__What is being asked__. Out of the data below, copy every line with the string "return".

__Given records__.
════

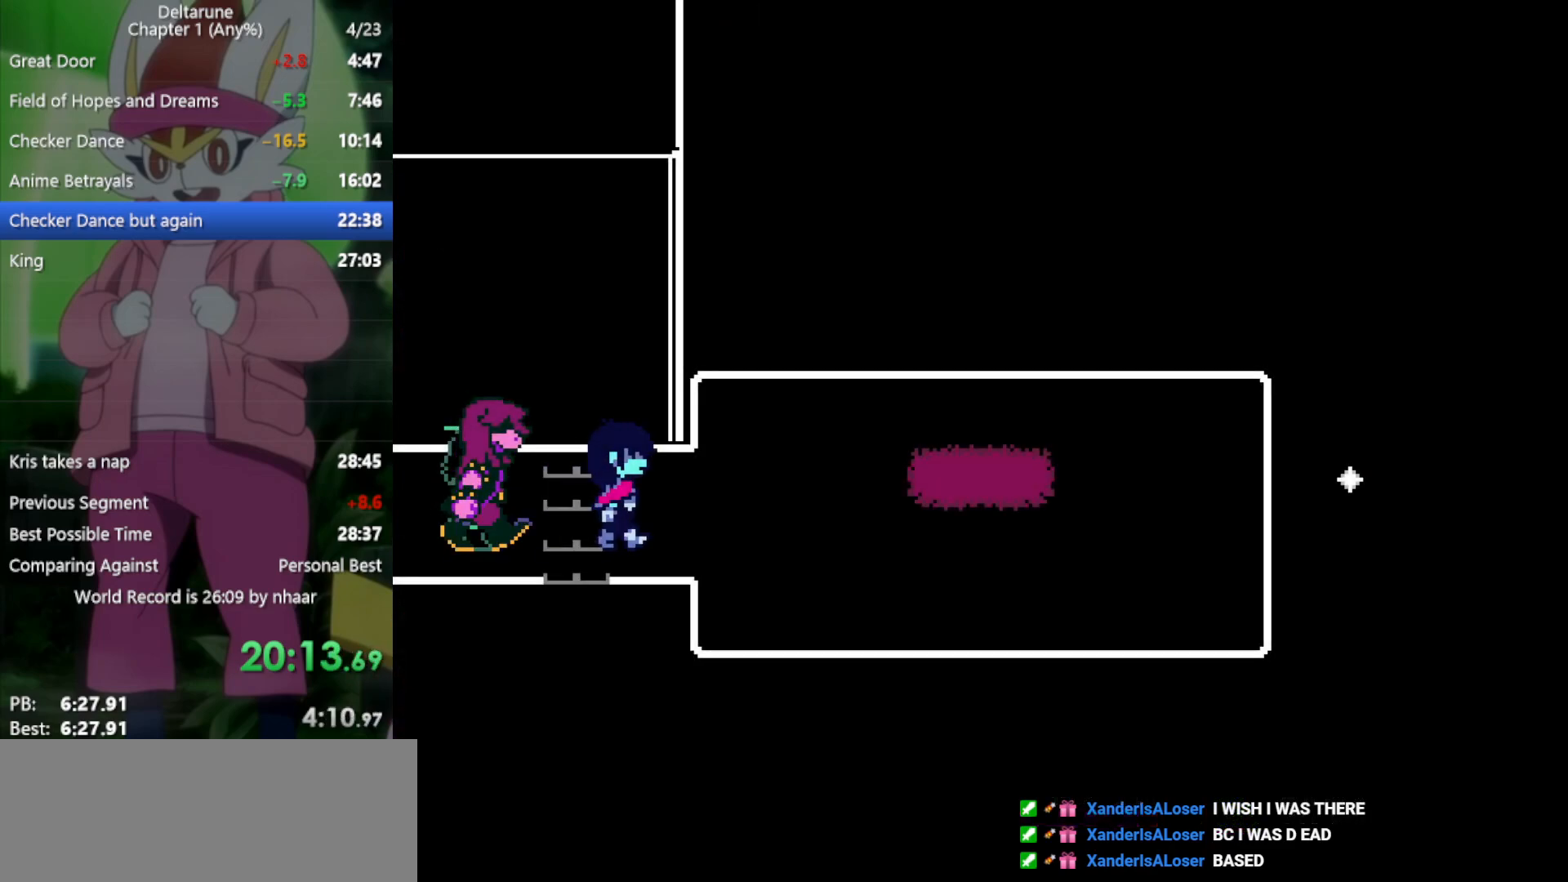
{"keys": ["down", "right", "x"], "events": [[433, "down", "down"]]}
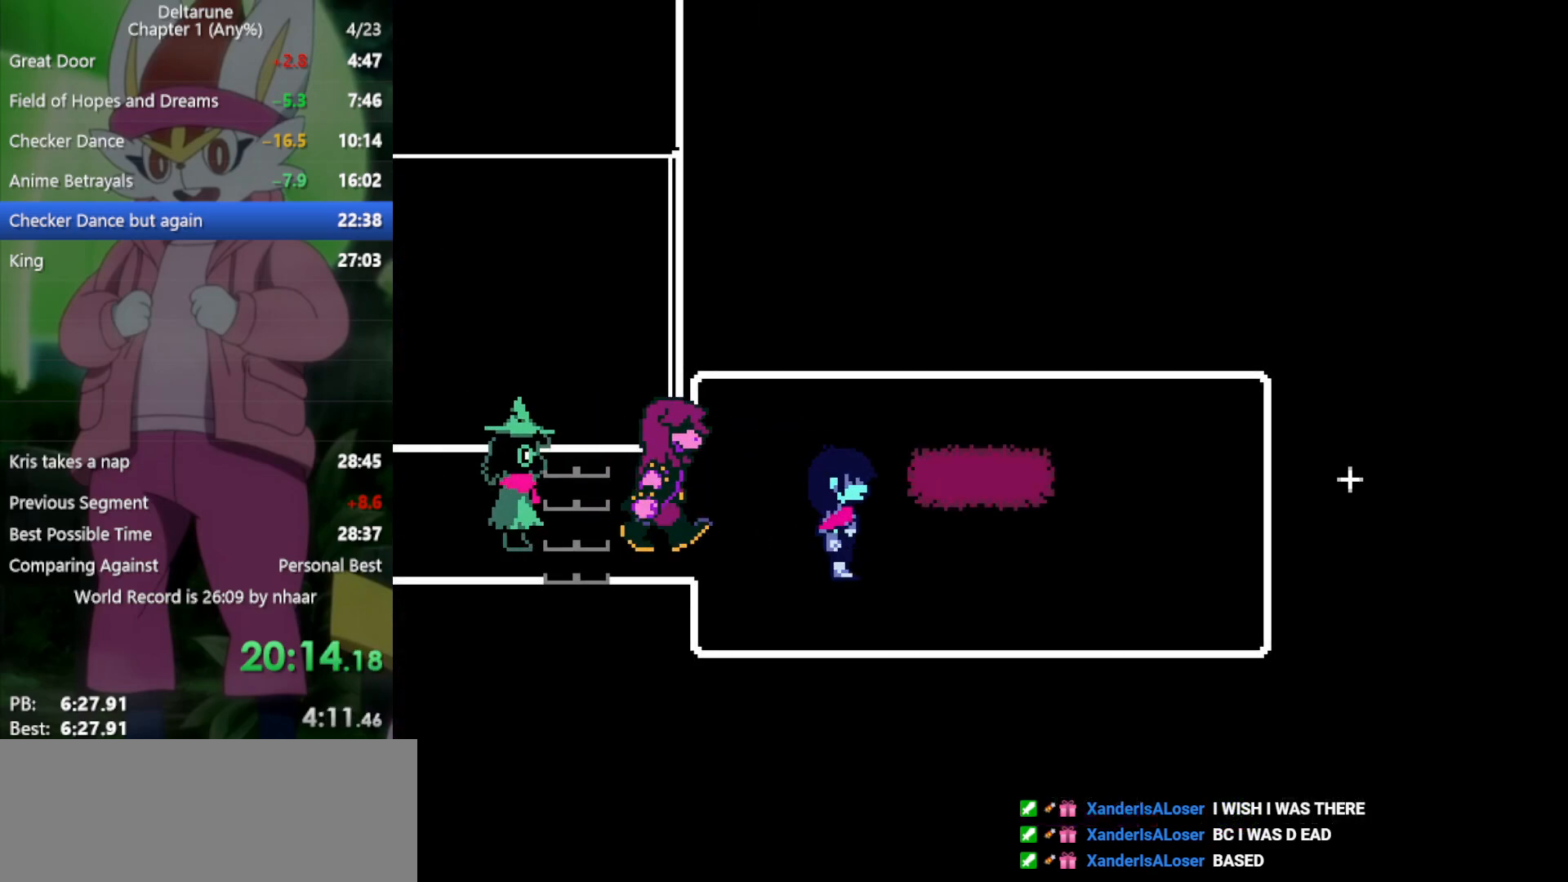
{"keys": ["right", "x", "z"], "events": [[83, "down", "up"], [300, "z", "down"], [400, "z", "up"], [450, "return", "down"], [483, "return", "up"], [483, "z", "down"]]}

════

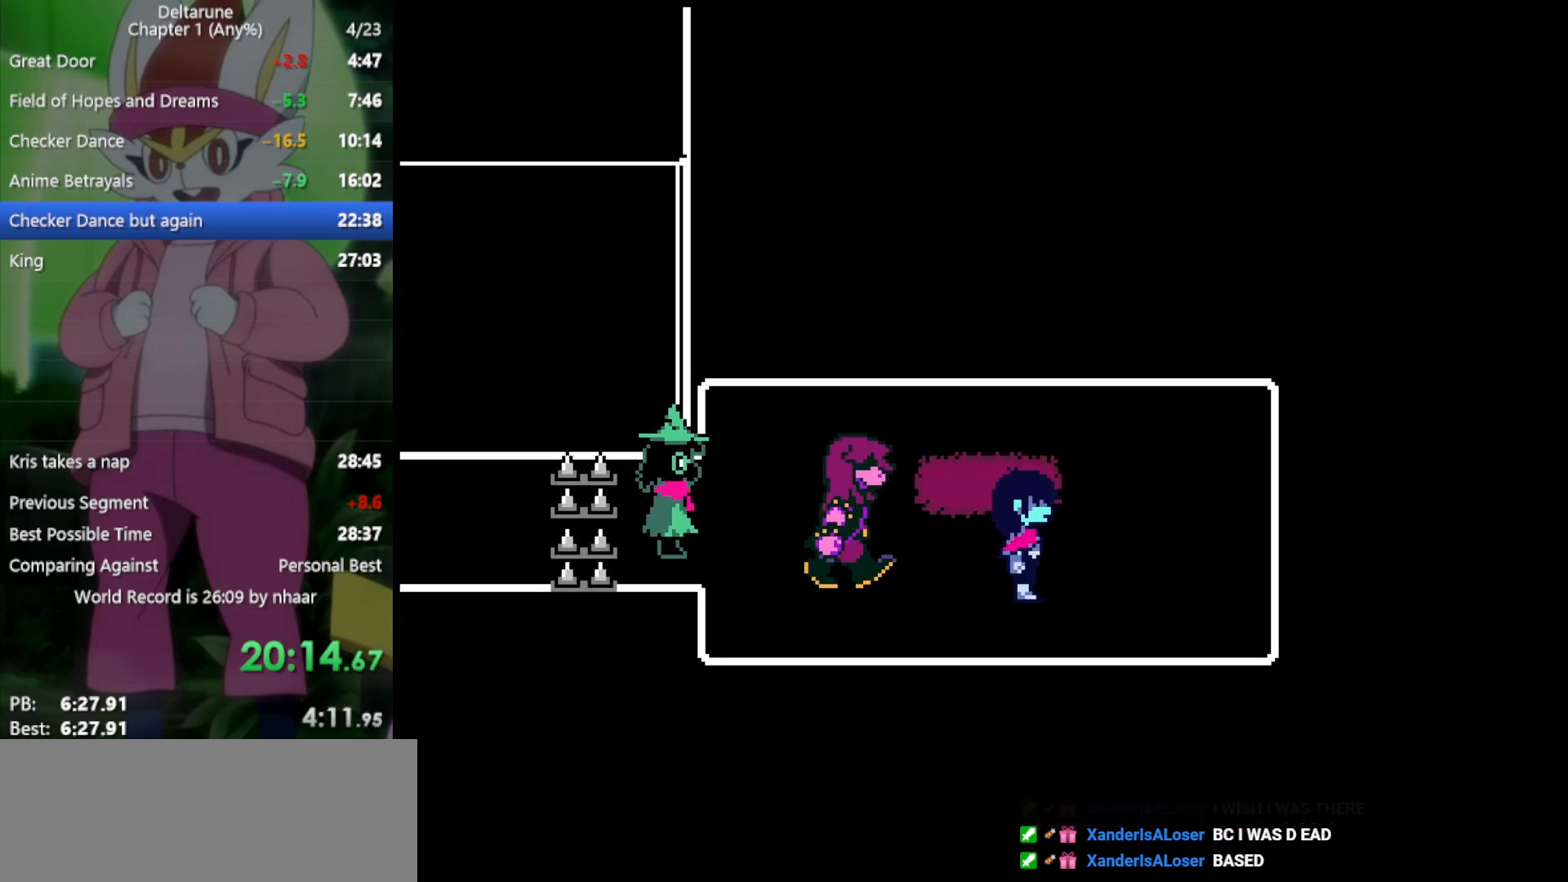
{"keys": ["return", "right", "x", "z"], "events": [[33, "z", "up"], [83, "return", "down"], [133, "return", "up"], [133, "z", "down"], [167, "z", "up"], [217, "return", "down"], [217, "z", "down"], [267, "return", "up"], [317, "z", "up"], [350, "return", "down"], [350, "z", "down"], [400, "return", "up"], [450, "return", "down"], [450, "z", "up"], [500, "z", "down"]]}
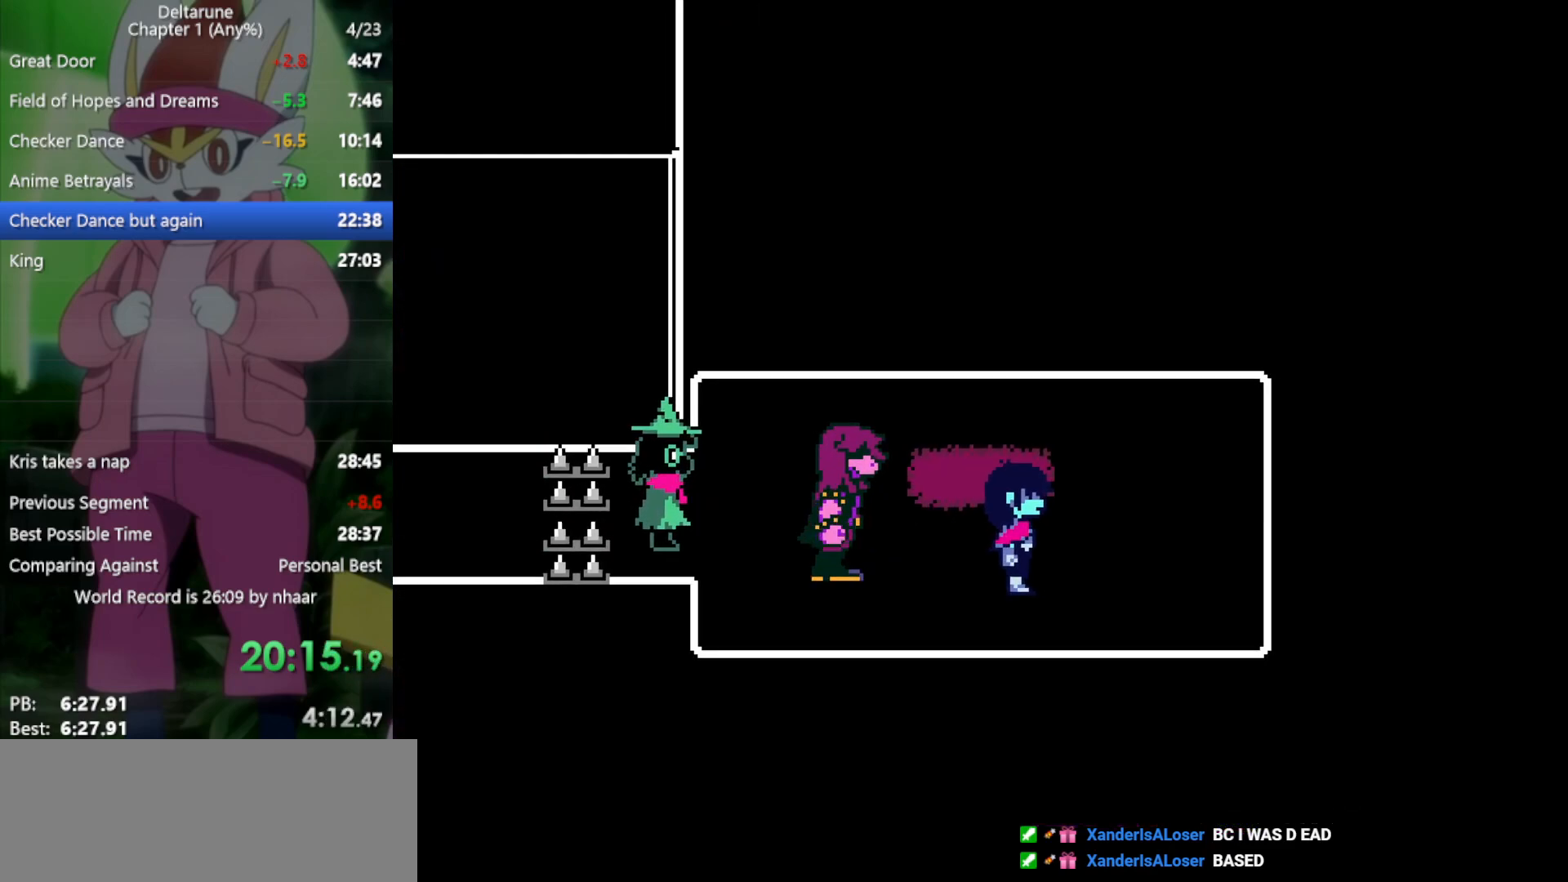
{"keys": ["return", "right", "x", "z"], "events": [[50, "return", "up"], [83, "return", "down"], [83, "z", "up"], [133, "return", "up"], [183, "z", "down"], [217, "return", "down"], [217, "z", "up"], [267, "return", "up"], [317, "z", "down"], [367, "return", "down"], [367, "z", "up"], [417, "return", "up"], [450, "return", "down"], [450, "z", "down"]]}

════

__Result of this exercise__.
{"keys": ["right", "x", "z"], "events": [[83, "down", "up"], [300, "z", "down"], [400, "z", "up"], [450, "return", "down"], [483, "return", "up"], [483, "z", "down"]]}
{"keys": ["return", "right", "x", "z"], "events": [[33, "z", "up"], [83, "return", "down"], [133, "return", "up"], [133, "z", "down"], [167, "z", "up"], [217, "return", "down"], [217, "z", "down"], [267, "return", "up"], [317, "z", "up"], [350, "return", "down"], [350, "z", "down"], [400, "return", "up"], [450, "return", "down"], [450, "z", "up"], [500, "z", "down"]]}
{"keys": ["return", "right", "x", "z"], "events": [[50, "return", "up"], [83, "return", "down"], [83, "z", "up"], [133, "return", "up"], [183, "z", "down"], [217, "return", "down"], [217, "z", "up"], [267, "return", "up"], [317, "z", "down"], [367, "return", "down"], [367, "z", "up"], [417, "return", "up"], [450, "return", "down"], [450, "z", "down"]]}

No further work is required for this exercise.